Originally published in 1968, The Pine Barrens is republished on the occassion of its 50th anniversary with a foreword by Iain Sinclair.
New Jersey is one of the most densely populated US states, but, unknown to many, it is also home to a vast forest of pines, oaks and cedars almost identical in size to the Grand Canyon.
This is the Pine Barrens. People tend to think of New Jersey as a suburban thoroughfare, yet huge sections of the Pine Barrens remain uninhabited. Beneath its sandy soil lies an immense natural reservoir of soft pure water, while amongst the trees grow millions of wild blueberry and cranberry bushes.
With his customary curiosity, McPhee sets out to map this mysterious landscape. He retraces its history and meets the 'pineys', the often misunderstood people who call the pines home. One resident can navigate the dense woods by sheer memory, and another responds to McPhee's knock on his door with a pork chop in one hand, a raw onion in the other, and the inimitable greeting, 'Come in. Come in. Come on the hell in.'
The Pine Barrens is a compelling portrait of a place and its people, and a celebration of a rare wilderness in America's increasingly urban landscape.
John McPhee was born in Princeton, New Jersey, and was educated at Princeton University and Cambridge University. His writing career began at Time magazine and led to his long association with The New Yorker, where he has been a staff writer since 1965. Also in 1965, he published his first book, A Sense of Where You Are, with Farrar, Straus and Giroux, and in the years since, he has written nearly 30 books, including Oranges (1967), Coming into the Country (1977), The Control of Nature (1989), The Founding Fish (2002), Uncommon Carriers (2007), and Silk Parachute (2011). Encounters with the Archdruid (1972) and The Curve of Binding Energy (1974) were nominated for National Book Awards in the category of science.

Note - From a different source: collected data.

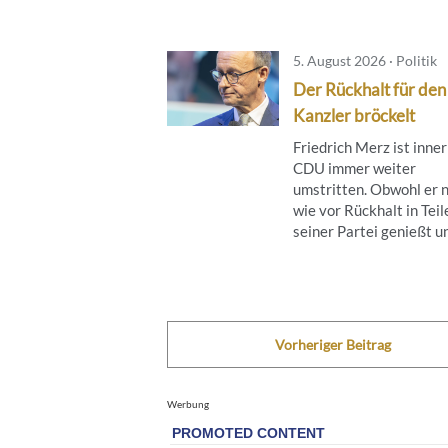
5. August 2026 · Politik
Der Rückhalt für den
Kanzler bröckelt
Friedrich Merz ist inne
CDU immer weiter
umstritten. Obwohl er 
wie vor Rückhalt in Teil
seiner Partei genießt und
Vorheriger Beitrag
Werbung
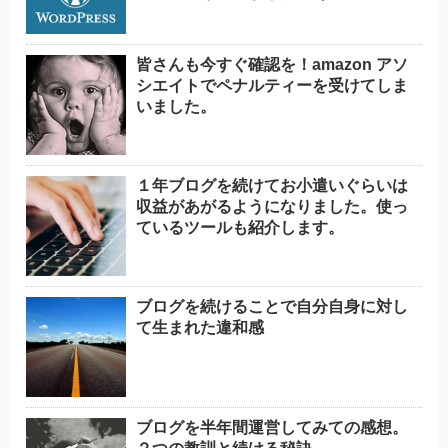
皆さんも今すぐ確認を！amazon アソ
シエイトでペナルティーを受けてしま
いました。
１年ブログを続けてお小遣いぐらいは
収益があがるようになりました。使っ
ているツールも紹介します。
ブログを続けることで自分自身に対し
て生まれた違和感
ブログを半年間運営してみての感想。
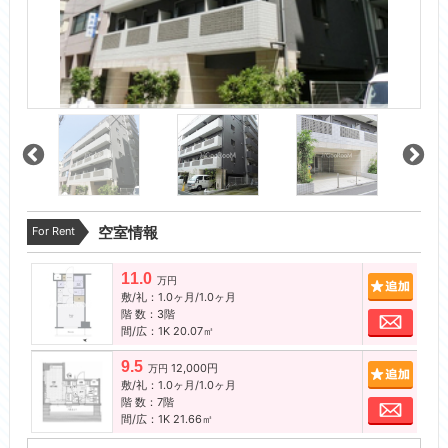
For Rent
空室情報
11.0
追加
万円
敷/礼：1.0ヶ月/1.0ヶ月
階 数：3階
お問
間/広：1K 20.07㎡
9.5
12,000円
追加
万円
敷/礼：1.0ヶ月/1.0ヶ月
階 数：7階
お問
間/広：1K 21.66㎡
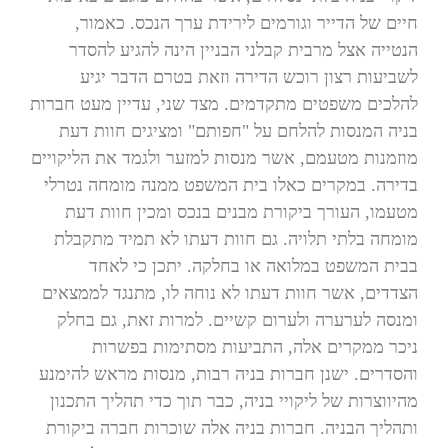
חיים של הדייר וגורמים לירידת ערך הנכס. כאמור,
הנטייה אצל מרבית קבלני הבניין הינה להגיע להסדר
לשביעות רצון רוכש הדירה וזאת בטרם הדבר יגיע
להלכים משפטים מתקדמים. מצד שני, עדיין מעט חברות
בניה המנסות להלחם על "חפותם" ומציגים חוות דעת
מוזמנות מטעמם, אשר מנסות למזער ולגמד את הליקויים
בדירה. במקרים כאלו בית המשפט ממנה מומחה נטרלי
מטעמו, העורך ביקורת מבנים בנכס ומכין חוות דעת
מומחה בלתי תלויה. גם חוות דעתו לא תמיד מתקבלת
בבית המשפט במלואה או בחלקה. יתכן כי לאחד
הצדדים, אשר חוות דעתו לא נוחה לו, מתנגד לממצאים
ומנסה לערערה ולערום קשיים. למרות זאת, גם בחלק
ניכר ממקרים אלה, התביעות מסתימות בפשרות
והסדרים. ישנן חברות בניה רבות, מנסות מראש להימנע
מהיווצרות של ליקויי בניה, כבר תוך כדי תהליך התכנון
ותהליך הבניה. חברות בניה אלה שוכרות חברה ביקורת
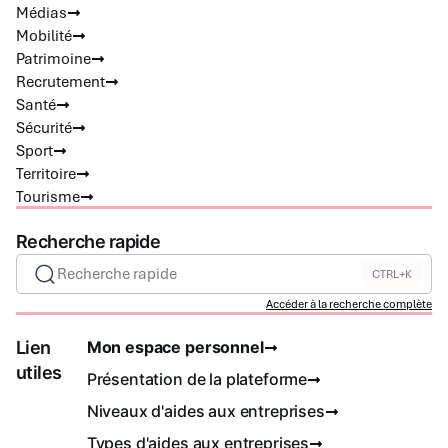
Médias
Mobilité
Patrimoine
Recrutement
Santé
Sécurité
Sport
Territoire
Tourisme
Recherche rapide
Recherche rapide
CTRL+K
Accéder à la recherche complète
Lien
Mon espace personnel
utiles
Présentation de la plateforme
Niveaux d'aides aux entreprises
Types d'aides aux entreprises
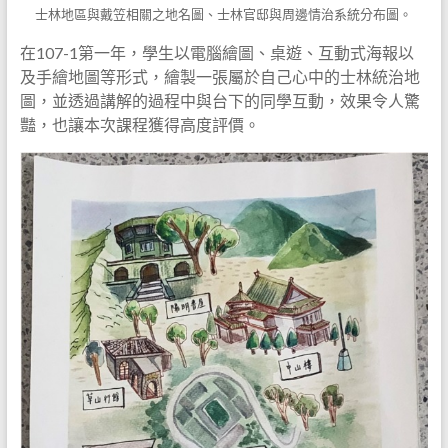
士林地區與戴笠相關之地名圖、士林官邸與周邊情治系統分布圖。
在107-1第一年，學生以電腦繪圖、桌遊、互動式海報以
及手繪地圖等形式，繪製一張屬於自己心中的士林統治地
圖，並透過講解的過程中與台下的同學互動，效果令人驚
豔，也讓本次課程獲得高度評價。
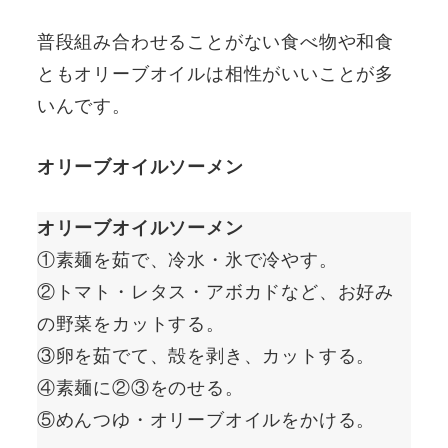
普段組み合わせることがない食べ物や和食
ともオリーブオイルは相性がいいことが多
いんです。
オリーブオイルソーメン
オリーブオイルソーメン
①素麺を茹で、冷水・氷で冷やす。
②トマト・レタス・アボカドなど、お好み
の野菜をカットする。
③卵を茹でて、殻を剥き、カットする。
④素麺に②③をのせる。
⑤めんつゆ・オリーブオイルをかける。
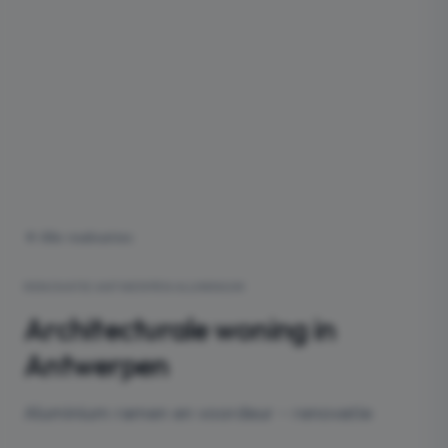
Alle realisaties
RENOVATIE
·
ANTWERPEN
·
ALUMINIUM
Architecturale woning in
Antwerpen
Aluminium ramen en voordeur - renovatie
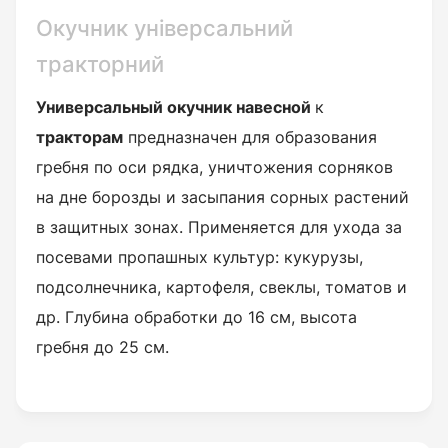
Окучник універсальний
тракторний
Универсальный окучник навесной
к
тракторам
предназначен для образования
гребня по оси рядка, уничтожения сорняков
на дне борозды и засыпания сорных растений
в защитных зонах. Применяется для ухода за
посевами пропашных культур: кукурузы,
подсолнечника, картофеля, свеклы, томатов и
др. Глубина обработки до 16 см, высота
гребня до 25 см.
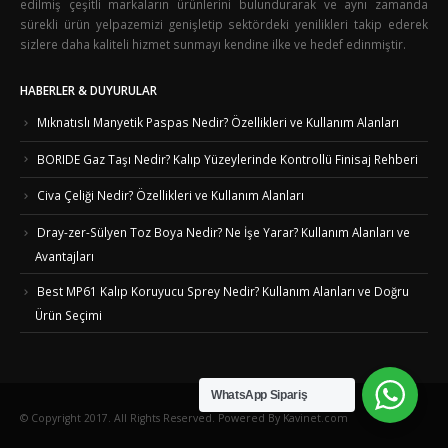
edilmiş çeşitli markaların ürünlerini bulundurarak ve aynı zamanda
sürekli ürün yelpazemizi genişletip sektördeki yenilikleri takip ederek
sizlere daha kaliteli hizmet sunmayı kendine ilke ve hedef edinmiştir.
HABERLER & DUYURULAR
Mıknatıslı Manyetik Paspas Nedir? Özellikleri ve Kullanım Alanları
BORIDE Gaz Taşı Nedir? Kalıp Yüzeylerinde Kontrollü Finisaj Rehberi
Civa Çeliği Nedir? Özellikleri ve Kullanım Alanları
Dray-zer-Sülyen Toz Boya Nedir? Ne İşe Yarar? Kullanım Alanları ve
Avantajları
Best MP61 Kalıp Koruyucu Sprey Nedir? Kullanım Alanları ve Doğru
Ürün Seçimi
WhatsApp Sipariş
© Copyright 2017. All Rights Reserved. Powered By Kavinet.com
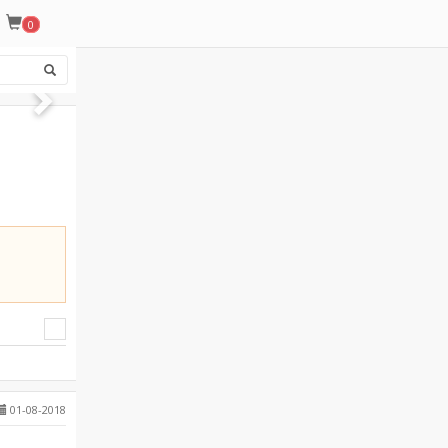
0
01-08-2018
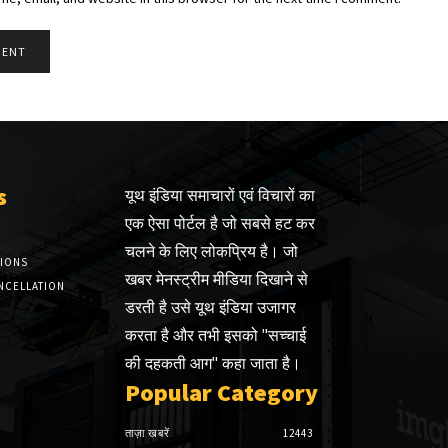
s
यूथ इंडिया समाचारों एवं विचारों का
एक ऐसा पोर्टल है जो सबसे हट कर
चलने के लिए लोकप्रिय है। जो
TIONS
खबर मेनस्ट्रीम मीडिया दिखाने से
NCELLATION
डरती है उसे यूथ इंडिया उजागर
करता है और तभी इसको "सच्चाई
की दहकती आग" कहा जाता है।
Popular Category
ताज़ा खबरें
12443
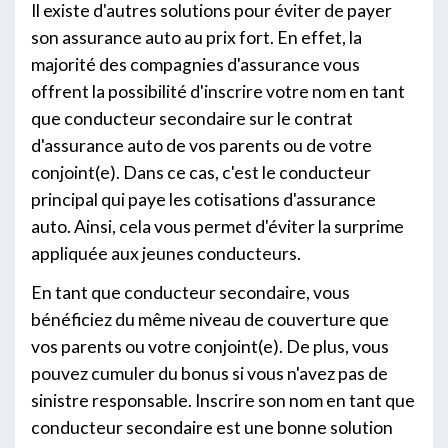
Il existe d'autres solutions pour éviter de payer
son assurance auto au prix fort. En effet, la
majorité des compagnies d'assurance vous
offrent la possibilité d'inscrire votre nom en tant
que conducteur secondaire sur le contrat
d'assurance auto de vos parents ou de votre
conjoint(e). Dans ce cas, c'est le conducteur
principal qui paye les cotisations d'assurance
auto. Ainsi, cela vous permet d'éviter la surprime
appliquée aux jeunes conducteurs.
En tant que conducteur secondaire, vous
bénéficiez du même niveau de couverture que
vos parents ou votre conjoint(e). De plus, vous
pouvez cumuler du bonus si vous n'avez pas de
sinistre responsable. Inscrire son nom en tant que
conducteur secondaire est une bonne solution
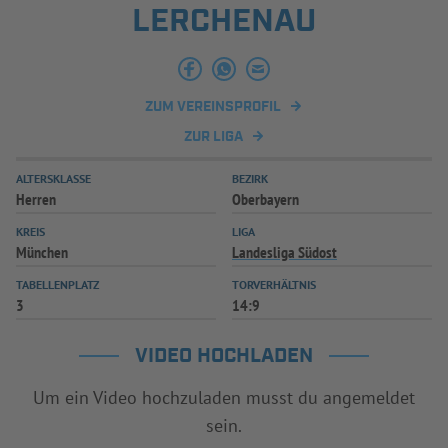
LERCHENAU
INFOTHEK
SPIELPLUS
ZUM VEREINSPROFIL
ZUR LIGA
ALTERSKLASSE
BEZIRK
Herren
Oberbayern
KREIS
LIGA
München
Landesliga Südost
TABELLENPLATZ
TORVERHÄLTNIS
3
14:9
VIDEO HOCHLADEN
Um ein Video hochzuladen musst du angemeldet
sein.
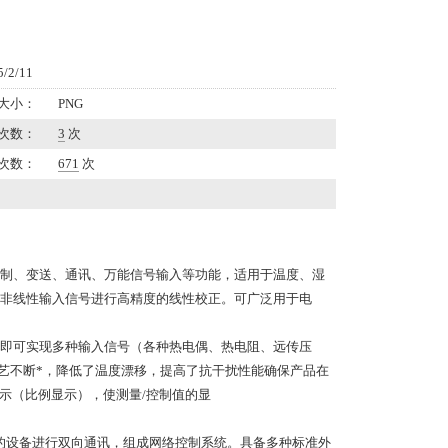
2/11
大小：
PNG
次数：
3
次
次数：
671
次
制、变送、通讯、万能信号输入等功能，适用于温度、湿
非线性输入信号进行高精度的线性校正。可广泛用于电
即可实现多种输入信号（各种热电偶、热电阻、远传压
艺不断*，降低了温度漂移，提高了抗干扰性能确保产品在
示（比例显示），使测量
/
控制值的显
的设备进行双向通讯，组成网络控制系统。具备多种标准外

McPhee received the Award in Literature from the Academy of Arts and Letters in 1977. In 1999, he was awarded the Pulitzer Prize for Annals of the Former World. He lives in Princeton, New Jersey.
"McPhee's genius is that he can write about anything."
– Robert Macfarlane
"McPhee is a grand master of narrative non-fiction."
– Guardian
"Whatever he writes about, McPhee manages to make it not just accessible but fascinating."
– Scotsman
"Proves that factual writing can be as "creative" as any novel."
– New Statesman
"His mind is pure curiosity: It aspires to flow into every last corner of the world, especially the places most of us overlook."
– New York Times
"John McPhee remains without peer. To our good fortune he revels in a universe full of things to understand, and there is nobody better at sharing that joy with his readers."